Leaving the UK to Dubai

Moving from the UK to the UAE: The UK Tax Implications You Cannot Afford to Ignore

Expatriation May 18, 2026

The exodus of high-net-worth individuals from the United Kingdom is no longer a trickle. According to Henley & Partners, the UK is forecast to experience a net outflow of 16,500 millionaires in 2025 alone — one of the largest in the world. The UAE, with its zero personal income tax, no capital gains tax, and rapidly maturing financial infrastructure, has become the destination of choice for entrepreneurs, business owners, and wealthy families alike.

But the conversation about UAE relocation is too often dominated by what you gain — and not enough by what you must navigate to leave the UK correctly. This article focuses squarely on the UK side of the equation: income tax, capital gains tax, and most critically, inheritance tax — including the significant and frequently misunderstood risks of establishing a UAE foundation while you are still within the UK's inheritance tax net.

1. Why Clients Are Leaving — The UK Tax Burden

The numbers speak for themselves. A UK-resident business owner extracting dividends from a UK company pays up to 39% tax on those dividends. The same dividends paid to a non-UK resident shareholder in the UAE attract no UAE personal tax at all. That differential alone is enough to transform the financial case for relocation.

Beyond dividends, the accumulation of UK taxes on high earners is punishing:

  • Income tax: up to 45% effective rate for high earners
  • Capital gains tax: 24% on investment gains and 28% on carried interest
  • Inheritance tax: 40% on estates above £325,000 — a threshold that has been frozen for years

The 2026–2030 period is expected to accelerate this trend. Political uncertainty, increased scrutiny of non-domicile status, and ongoing changes to IHT thresholds have combined to make the UAE an increasingly rational choice for international families.

For wider background on the post-2025 changes to the UK tax base for internationally mobile individuals, see our guide to the new Foreign Income and Gains (FIG) regime.

2. Step One: Ceasing UK Tax Residency — The Statutory Residence Test

Before any UAE structuring is considered, the most important question is whether — and when — you have actually ceased to be UK tax resident. This is governed by the Statutory Residence Test (SRT), and it is considerably more nuanced than the popular "90-day rule" suggests.

We cover the SRT in more detail in our guide to UK residency rules for leavers and arrivers.

The "90-Day Myth"

*PROBLEMS AND TASKS:*
**A)** Retype everything in the article on moving from the UK to the UAE from "But the conversation" down to "case for relocation." with no changes.
**B)** In the article on moving from the UK to the UAE, what net outflow of millionaires is the UK forecast to see in 2025?

*Saved data entries:*
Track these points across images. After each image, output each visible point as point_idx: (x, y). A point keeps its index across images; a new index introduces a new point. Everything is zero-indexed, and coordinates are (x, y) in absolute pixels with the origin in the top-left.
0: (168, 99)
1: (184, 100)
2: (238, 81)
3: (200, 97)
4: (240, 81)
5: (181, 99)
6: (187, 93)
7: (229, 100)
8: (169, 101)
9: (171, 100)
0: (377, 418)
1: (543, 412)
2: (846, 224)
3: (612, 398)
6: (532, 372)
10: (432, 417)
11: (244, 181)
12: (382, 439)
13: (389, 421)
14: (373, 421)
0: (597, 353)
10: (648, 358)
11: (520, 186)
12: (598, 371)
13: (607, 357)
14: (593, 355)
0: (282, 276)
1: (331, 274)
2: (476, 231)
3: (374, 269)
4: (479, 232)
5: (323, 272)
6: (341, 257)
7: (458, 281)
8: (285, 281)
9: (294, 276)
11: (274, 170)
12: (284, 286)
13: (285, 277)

* * *

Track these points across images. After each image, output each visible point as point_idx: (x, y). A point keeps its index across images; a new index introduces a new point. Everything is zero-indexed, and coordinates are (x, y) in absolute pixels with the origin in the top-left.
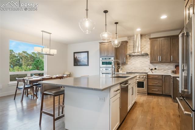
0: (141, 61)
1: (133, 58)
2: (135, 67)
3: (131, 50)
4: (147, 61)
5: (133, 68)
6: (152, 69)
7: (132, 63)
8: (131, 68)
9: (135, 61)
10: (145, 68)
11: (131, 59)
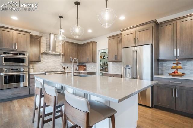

*RESULTS IN ORDER:*
**A)**
But the conversation about UAE relocation is too often dominated by what you gain — and not enough by what you must navigate to leave the UK correctly. This article focuses squarely on the UK side of the equation: income tax, capital gains tax, and most critically, inheritance tax — including the significant and frequently misunderstood risks of establishing a UAE foundation while you are still within the UK's inheritance tax net.

1. Why Clients Are Leaving — The UK Tax Burden

The numbers speak for themselves. A UK-resident business owner extracting dividends from a UK company pays up to 39% tax on those dividends. The same dividends paid to a non-UK resident shareholder in the UAE attract no UAE personal tax at all. That differential alone is enough to transform the financial case for relocation.

**B)** A net outflow of 16,500 millionaires.